The Coalition’s report also discussed emerging fraud trends, identifying those that involve bodily injuries and suspicious activities by medical providers—especially in the workers compensation and auto lines of insurance—as becoming more prevalent.
Insurers are also faced with cyber fraud as they collect a large amount of personal information, and the number of companies reporting attacks increased significantly since 2012.
Questionable Claims: National Insurance Crime Bureau (NICB) questionable claims are referred from NICB member insurance companies to be reviewed and investigated when they contain one or more indicators of possible fraud. Questionable claims for 2012 were up 16 percent from 2011 to 116,171, compared with 100,201 in 2011, according to a May 2013 NICB report.

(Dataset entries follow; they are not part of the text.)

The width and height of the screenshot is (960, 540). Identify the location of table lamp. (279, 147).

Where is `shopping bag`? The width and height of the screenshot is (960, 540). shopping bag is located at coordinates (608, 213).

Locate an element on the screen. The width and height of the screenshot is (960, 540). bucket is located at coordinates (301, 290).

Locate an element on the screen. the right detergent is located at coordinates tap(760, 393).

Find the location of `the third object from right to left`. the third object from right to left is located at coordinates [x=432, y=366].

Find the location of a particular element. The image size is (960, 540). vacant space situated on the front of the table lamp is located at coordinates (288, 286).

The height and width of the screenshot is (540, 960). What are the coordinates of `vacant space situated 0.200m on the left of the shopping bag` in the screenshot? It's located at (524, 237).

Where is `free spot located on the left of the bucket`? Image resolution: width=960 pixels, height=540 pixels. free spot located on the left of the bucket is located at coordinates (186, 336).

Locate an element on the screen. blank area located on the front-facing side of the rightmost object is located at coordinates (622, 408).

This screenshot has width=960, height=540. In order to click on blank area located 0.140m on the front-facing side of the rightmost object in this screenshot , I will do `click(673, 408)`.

By type of insurance, the top five types by questionable claims were: personal automobile, with 78,024 claims in 2012, up 13 percent from 2011; homeowners personal property ranked second, with 17,183 questionable claims, up 45 percent; followed by workers compensation questionable claims totaling 4,459 in 2012, up 29% from a year ago. Commercial automobile questionable claims totaled 3,554 in 2012, up 15 percent from 2011. There were 2,650 questionable claims in the commercial and general liability category in 2012, up 3 percent from a year ago.

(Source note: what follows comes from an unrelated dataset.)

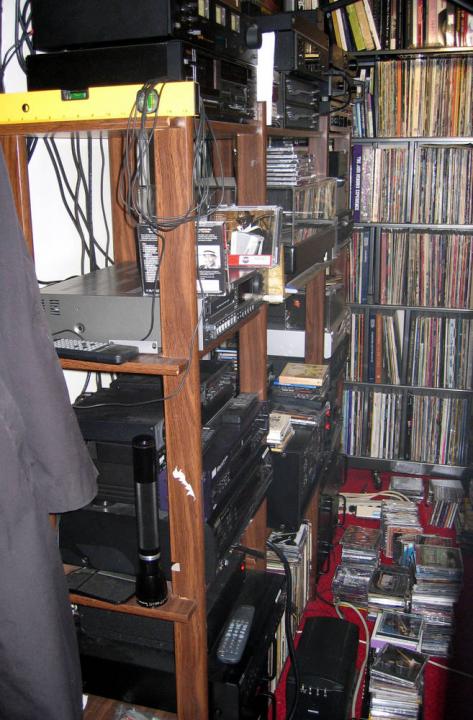
Where is `record player`? This screenshot has height=720, width=473. record player is located at coordinates [318, 216].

Questionable claims in the NICB report can contain up to seven referral reasons. The top five referral reasons were casualty-faked/exaggerated injury (50,472); vehicle-questionable auto/boat/heavy equipment theft (35,508); miscellaneous-prior loss/damage (29,646); miscellaneous-fictitious loss (29,017) and property-suspicious theft/loss non-vehicle (24,867).
The NICB said that in 2012, the top five states generating the most questionable claims were California, with 21,935 claims, followed by Florida (10,693), Texas (10,368), New York (9,059) and Maryland (4,296).